We do the same thing. Our prolog has
==============
# setup DCGMI job stats
if [ -n "$CUDA_VISIBLE_DEVICES" ] ; then
if [ -d /var/slurm/gpu_stats.run ] ; then
if pgrep -f nv-hostengine >/dev/null 2>&1 ; then
groupstr=$(/usr/bin/dcgmi group -c J$SLURM_JOB_ID -a
$CUDA_VISIBLE_DEVICES)
groupid=$(echo $groupstr | awk '{print $10}')
/usr/bin/dcgmi stats -e
/usr/bin/dcgmi stats -g $groupid -s $SLURM_JOB_ID
echo $groupid > /var/slurm/gpu_stats.run/J$SLURM_JOB_ID
fi
fi
fi
======================
And our epilog has
======================
if [ -n "$CUDA_VISIBLE_DEVICES" ] ; then
if [ -f /var/slurm/gpu_stats.run/J$SLURM_JOB_ID ] ; then
if pgrep -f nv-hostengine >/dev/null 2>&1 ; then
groupid=$(cat /var/slurm/gpu_stats.run/J$SLURM_JOB_ID)

WHAT TO WORK ON
A: In the DCGMI job stats post, which file does the prolog write the group ID to?
B: Please write the next part of the DCGMI job stats post, starting after its final line.

Source records
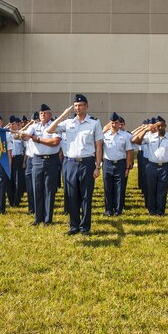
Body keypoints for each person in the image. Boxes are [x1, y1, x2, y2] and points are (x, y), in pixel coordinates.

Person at [46, 94, 104, 234]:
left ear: (86, 106)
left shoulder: (94, 123)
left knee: (86, 196)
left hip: (87, 163)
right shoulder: (69, 122)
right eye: (75, 106)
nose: (77, 108)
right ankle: (74, 226)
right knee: (71, 196)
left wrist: (97, 167)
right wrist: (63, 115)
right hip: (70, 163)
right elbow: (49, 130)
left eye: (80, 105)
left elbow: (99, 146)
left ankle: (85, 227)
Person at [21, 104, 61, 225]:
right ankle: (38, 218)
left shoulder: (55, 126)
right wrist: (24, 135)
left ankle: (48, 219)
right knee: (37, 189)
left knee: (49, 190)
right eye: (41, 113)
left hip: (51, 160)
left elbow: (55, 142)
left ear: (50, 114)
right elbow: (25, 137)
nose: (43, 115)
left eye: (45, 113)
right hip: (37, 160)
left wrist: (38, 139)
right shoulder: (34, 126)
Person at [131, 116, 168, 216]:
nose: (160, 128)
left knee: (162, 189)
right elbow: (135, 140)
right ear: (155, 127)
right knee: (150, 188)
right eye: (158, 126)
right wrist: (145, 129)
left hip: (165, 167)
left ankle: (160, 211)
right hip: (152, 166)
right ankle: (151, 210)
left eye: (162, 126)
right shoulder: (150, 136)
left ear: (165, 126)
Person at [101, 112, 133, 216]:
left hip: (120, 164)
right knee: (108, 187)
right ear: (109, 123)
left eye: (116, 123)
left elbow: (129, 152)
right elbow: (97, 145)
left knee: (120, 188)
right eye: (112, 123)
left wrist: (127, 167)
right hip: (107, 163)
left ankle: (118, 210)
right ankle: (108, 210)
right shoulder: (104, 136)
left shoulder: (125, 136)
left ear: (120, 123)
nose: (114, 125)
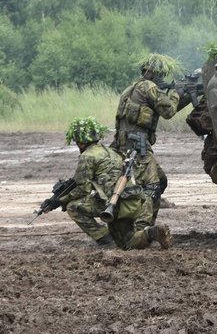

ANSWERS BELOW
A: /var/slurm/gpu_stats.run/J$SLURM_JOB_ID

B:
/usr/bin/dcgmi stats -v -j $SLURM_JOBID > /var/slurm/gpu_stats/$SLURM_JOBID
if [ $? -eq 0 ] ; then
/bin/rsync -a /var/slurm/gpu_stats/$SLURM_JOBID /cluster/batch/GPU/
/bin/rm -rf /tmp/gpuprocess.out
# put the data in MYSQL database with perl script
/cluster/batch/ADMIN/SCRIPTS/gpuprocess.pl $SLURM_JOB_ID > /tmp/gpuprocess.out
2>&1
if [ -s /tmp/gpuprocess.out ] ; then
cat /tmp/gpuprocess.out | mail -s GPU_stat_process_error
al...@nmr.mgh.harvard.edu
fi
fi
/usr/bin/dcgmi stats -x $SLURM_JOBID
/usr/bin/dcgmi group -d $groupid
/bin/rm /var/slurm/gpu_stats.run/J$SLURM_JOB_ID
fi
fi
fi
=======================
We also have a cron job on each node with GPUs that runs every 10 minutes
to query dcgmi stats to write snapshot data on each GPU to the MYSQL
database.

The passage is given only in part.